About ten years ago I experimented with running two motors in series and parallel for propeller drive systems, my thoughts shared previously were the direct results of said efforts. I used a large 60A HP power supply for bench work at the time.

All that said if your 12V NWSL drives work favorably with the MTH/TIU system its all good for now... 

Michael


----------



## machiningfool (Nov 15, 2008)

*12 volt motors in series did not work*

You are right. When I hooked the motors in series, they operated erratically. so I went back to parallel hookup with 24 volts applied to the 12 volt motors. I have a speed control in the system, maybe that will save me.


----------



## Torby (Jan 2, 2008)

I don't think motors will work well in series because they don't draw a steady current.


----------



## machiningfool (Nov 15, 2008)

OK, sorry, but I am still confused. When TIU power is applied and the motors are not moving, is there 24 volts applied. If that is true, than what makes the motor react? Amperage is increased? Or, is there just 24 volts applied to the electronic board and the board supplies voltage? Remember the motor has a speed control. I supplied the stripes on the flywheel and remounted the sensor. So, where am I now?


----------



## Torby (Jan 2, 2008)

I think there are 2 complicating factors with motors:

1. They're inductive, so current doesn't follow voltage.
2. They switch the windings on and off, so they don't draw a steady current.

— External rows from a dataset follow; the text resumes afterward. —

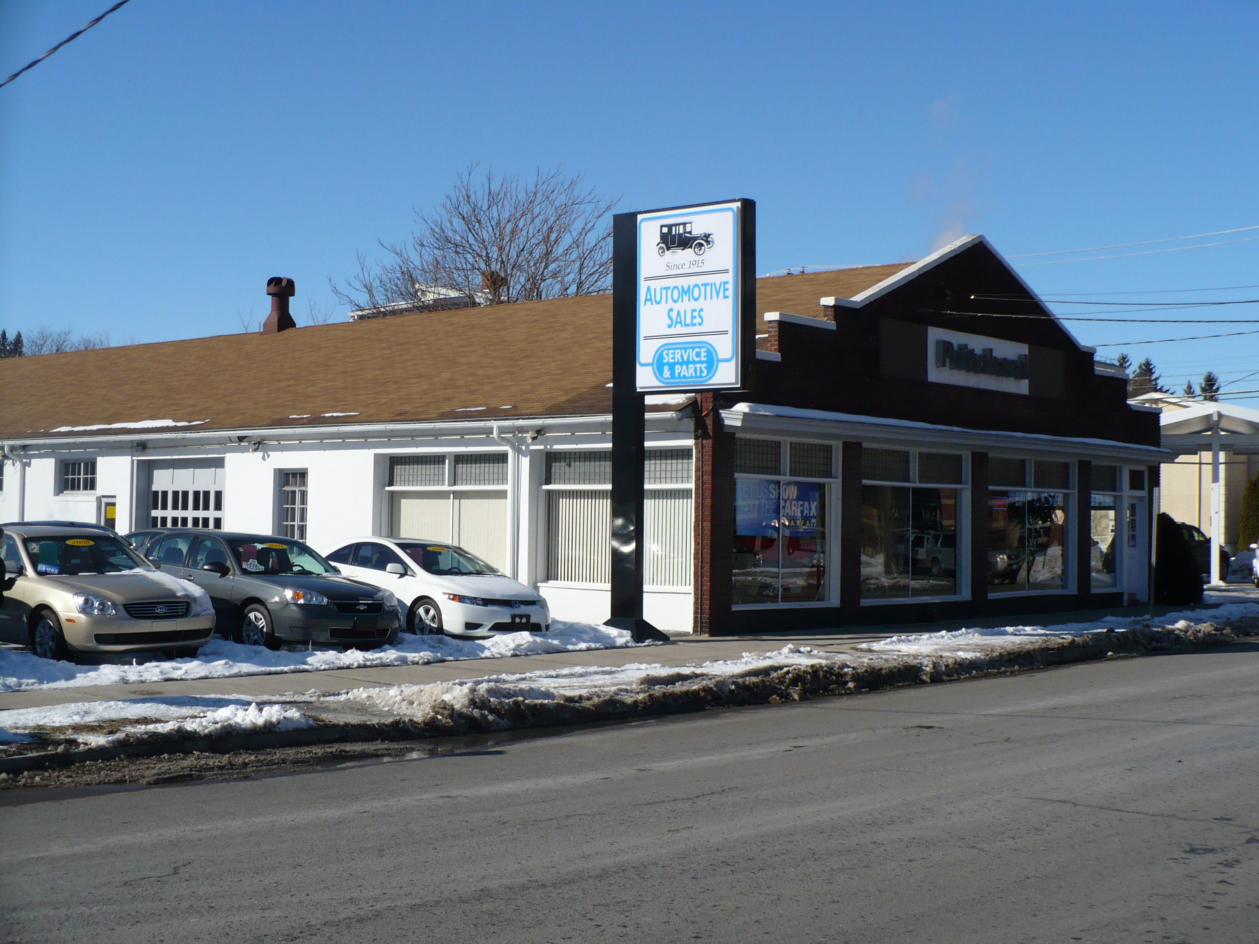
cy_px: 472
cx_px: 630
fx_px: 1746
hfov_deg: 39.7
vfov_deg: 30.3
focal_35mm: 48
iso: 100
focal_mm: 7.9
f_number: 9
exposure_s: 1/320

What makes the motor move is the magnetic field created by the current through the winding. If you don't understand current, take a look at http://barefootelectronics.com/led001.aspx which is actually about LEDs but explains the relationship between current and voltage, except that in a motor, inductors are involved so you have currents changing with time adding extra complexity.


----------



## Greg Elmassian (Jan 3, 2008)

Do not forget the added complication of DCS, it relies on a tachometer on the motor to read the motor speed as feedback. I don't know if each truck has it's own tach.

Greg


----------



## machiningfool (Nov 15, 2008)

Thanks Torby, I read the article, very interesting, I will be referring to it regularly.


----------